Commonplace Book – Pages 122-123
- The Comte Guillaume arrives from Toulouse to ask for money, she grants the pension, and wants nothing more to do with him.
- In the meantime, du Barri wants a divorce from Rome. She acquires the service of an abbe. She does not name him.
- The Abbe: “the very worst of the ecclesiastical profession”; witty; lively; eager for advancement; covetous of money; later became a prince of the Church
- The Abbe leaves Paris, with a letter of credit for Cardinal de Bernis who represented the King with the Pope. The Cardinal refuses to grant it. The Marechale de Mirepoix says the Abbe Terray is playing her false for he wants to put Madame Dumerval in du Barri’s place. But the King, after being confronted, says he has no interest in her.
- Princesse de Lamballe: young; tolerably pretty; vivacious; “destitute of wit”; “possessed little or no knowledge of Court life; the new favorite
- Comte Jean goes to the Parc-aux-Cerfs and speaks with Madame. There, he views Josephine de M___ (young, lady of quality), Linettle (Flemish) and Dorothee (native of Auvergne). They want to control Dorothee to distract the King from Lamballe. Chamilly is now Lebel’s successor.
- Dorothee had a lover, and learns from him where she really is and her purpose there. She refuses the King. Dorothee is punished by being confined in a cloister. The lover then finds his way to du Barri to ask for release of Dorothee. du Barri gets the King to agree, Dorothee is released and the lovers are married.

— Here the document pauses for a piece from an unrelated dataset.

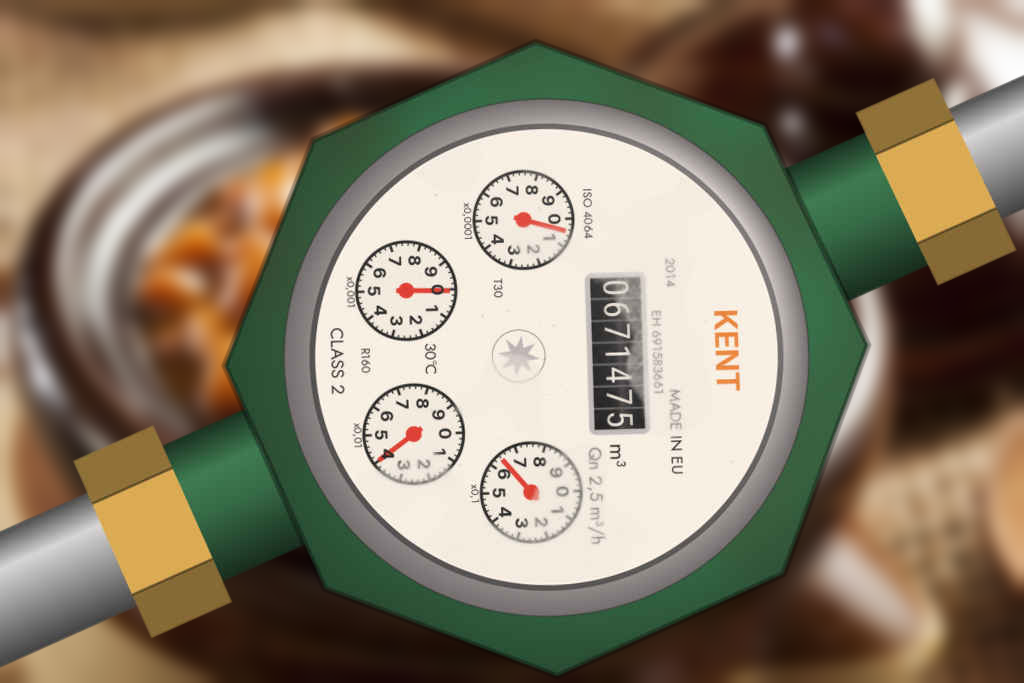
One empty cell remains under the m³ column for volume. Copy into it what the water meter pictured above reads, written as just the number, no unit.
671475.6400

- Duc de Cosse Brissac: “one of the most accomplished noblemen of the day”; brave; noble disposition; frank, disinterested conduct; solidity of judgement; “air of chivalrous gallantry”
- du Barri meets him in September in the woods of Fontainebleu. The two fall in love, but he tells her that he is married and loves his wife also. du Barri does not want to come between them. He continues to love her still. The Duchesse de Casse finds out all this but promises to keep quiet.